> _Work request 1_
From the forum post on shared promotion, pull out verbatim the part that opens with the words containing "From what has" and closes with "safe APIs in D?".
> _Work request 2_
In the forum post on shared promotion, what kind of reference is proposed for returning a read-locked object?
> _Work request 3_
Carry the forum post on shared promotion forward, writing what comes after its final line.
BEGIN Page extract
Very limited shared promotion

[Ola Fosheim Grøstad]

On Wednesday, 19 June 2019 at 10:50:45 UTC, Jonathan M Davis 
wrote:
> I don't follow. What do you mean by obtain write access? If 
> you're talking about shared, scope doesn't care.

Yes, my formulation wasn't clear.  What I meant was "what would 
be the best way to write an OO-database interface where you can 
request read/write access to an object or a set of objects?".

 From what has been said in this thread I imagine that the 
database would hand out a "scope"-qualified reference of some 
sort that prevents the lock from lingering after the scope has 
been exited.

Is "shared" the basic mechanism that one ought to use to write 
robust thread safe APIs in D?

So, maybe you would get something like this when requesting 
objects from an in-memory database:

- Obtaining a write-locked-object: returned as a "scoped 
unshared" reference-type.

- Obtaining a read-locked-object: returned as a "scoped 
immutable" reference-type.
END Page extract
BEGIN Collected data
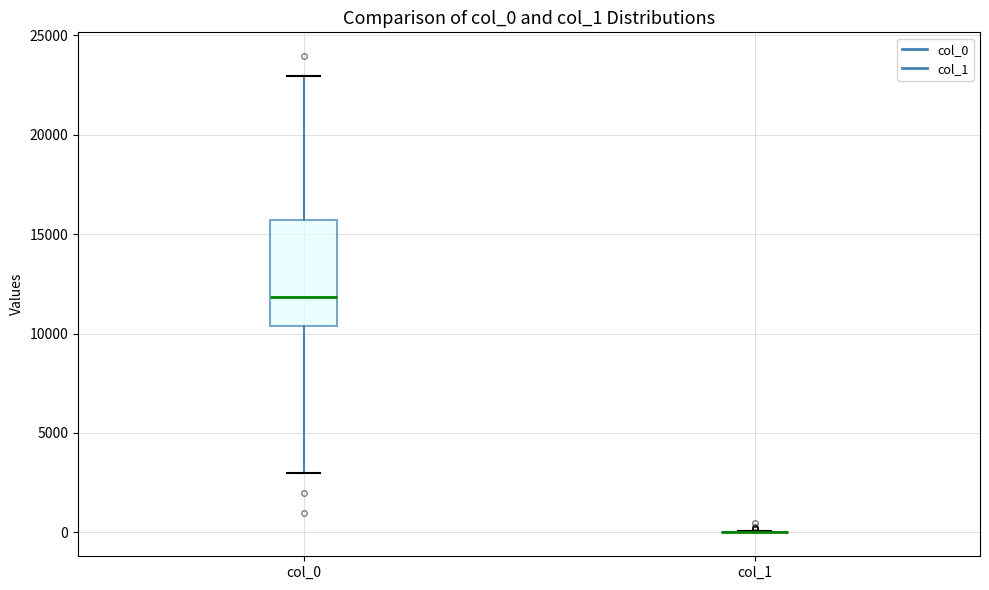

Reading left to right, read every box against the y-axis: the position of its median line, the range the box covers, and the ends of its whiskers. The values are not printed on the chart, so give them approximately, as read against the axis.

col_0: median 12000, box 10500 to 15500, whiskers 3000 to 23000
col_1: box collapsed to a line at 0, whiskers 0 to 0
END Collected data
> _Task response 1_
From what has been said in this thread I imagine that the 
database would hand out a "scope"-qualified reference of some 
sort that prevents the lock from lingering after the scope has 
been exited.

Is "shared" the basic mechanism that one ought to use to write 
robust thread safe APIs in D?

> _Task response 2_
A "scoped immutable" reference-type.

> _Task response 3_
I am just trying to figure out what the provided mechanisms could 
be useful for, and what the missing bits might be.  What does it 
enable?  What does it not enable?  In terms of API design, static 
type checking and "dynamic reference counting of locks".

How does it affect the ability to call into libraries that was 
never written with multi-threading in mind?  What can go wrong if 
you do so? Etc.


> Actually, using scope when you don't need to would be a serious 
> problem. For instance, scope does _not_ interact well with 
> range-based code. The typical thing for a lot of range-based 
> functions to do is to take the argument, wrap it in a struct 
> that's a new range, and return it, whereas if the parameter 
> were scope, then you couldn't put the argument or any reference 
> to it in the struct.

Ah. But this could be resolved if "scope" kept count of the block 
level you are at?

You would just need an implicit scope-level count. So the level 
where a reference were turned into "scoped" would be level 0, 
whenever it is transferred to a new scope it would have +1 added 
to its level.


> Walter is against data flow analysis in most cases largely 
> because when language semantics depend on it, you have to 
> specify exactly how the data flow analysis works, and it's 
> never clear exactly how far you should go with it. He routinely 
> shoots down features that would require data flow analysis.

I think it might be possible to reuse existing code though, if 
you just generate a suitable graf from the internal 
representation in the compiler.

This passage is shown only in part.